Conseil. Le Conseil d’État a jugé qu’une demande de PC portant sur un lot de copropriété « peut être régulièrement présentée par son propriétaire, son mandataire ou par une ou plusieurs personnes attestant être autorisées par lui à exécuter les travaux, alors même que la réalisation de ces travaux serait subordonnée à l’autorisation » de l’assemblée générale de la copropriété (CE 18.11.2020 n° 431374 et 23.10.2020 n° 425457) .

... quid si le PC est refusé à un seul ?

La problématique. Dans une affaire, deux sociétés (X et Y) ont déposé ensemble une demande de PC. Le maire a refusé de délivrer le PC, par une décision notifiée à la seule société X. Une fois passé le délai d’instruction, la société Y a sollicité la délivrance d’un certificat de permis tacite, implicitement refusé par le maire. La société Y a décidé de saisir le juge d’une demande d‘annulation du refus du maire pour le certificat. Le Conseil d’État vient de fixer les règles applicables, en pareil cas de figure (CE 02.04.2021 n° 427931) .

Un principe. Si une demande de PC est présentée par plusieurs personnes, et q ue la commune « prend une décision de rejet fondée sur l’impossibilité de réaliser légalement la construction envisagée, la notification de ce refus exprès à l’un des demandeurs avant l’expiration du délai d’instruction fait obstacle à la naissance d’un permis de construire tacite au terme de ce délai, y compris à l’égard des demandeurs auxquels ce refus n’a pas été notifié avant l’expiration du délai » . En l’espèce, le refus de PC notifié à la société X était fondé sur le caractère inconstructible du terrain. La notification du refus avait ainsi fait obstacle à la naissance d’un PC tacite au profit de l’autre société (Y).

Une exception.

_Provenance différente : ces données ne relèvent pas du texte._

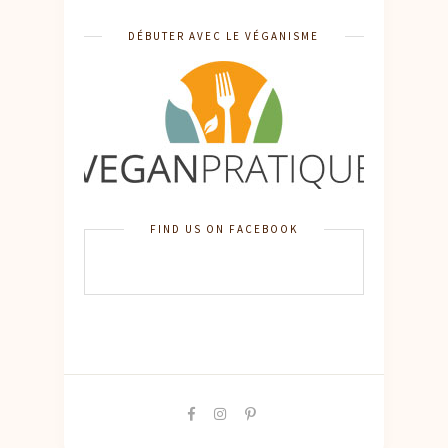
DÉBUTER AVEC LE VÉGANISME
FIND US ON FACEBOOK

Il « ne peut en aller autrement que lorsque la décision expresse de refus, notifiée avant l’expiration du délai d’instruction à l’un des demandeurs, ne rejette la demande de permis qu’en tant qu’elle émane de cette personne et pour des motifs propres à son projet de construction, notamment pour le motif qu’elle ne dispose pas d’un titre l’habilitant à construire ». La décision ne fait pas alors, par elle-même, obstacle à la naissance éventuelle d’un permis tacite à l’issue du délai d’instruction au profit des autres demandeurs, pour leur propre projet de construction .

La notification d’un refus de permis à un seul des demandeurs avant la fin du délai d’instruction, en raison de l’impossibilité de réaliser légalement le projet, fait obstacle à la naissance d’un permis tacite au terme du délai, à l’égard des autres demandeurs.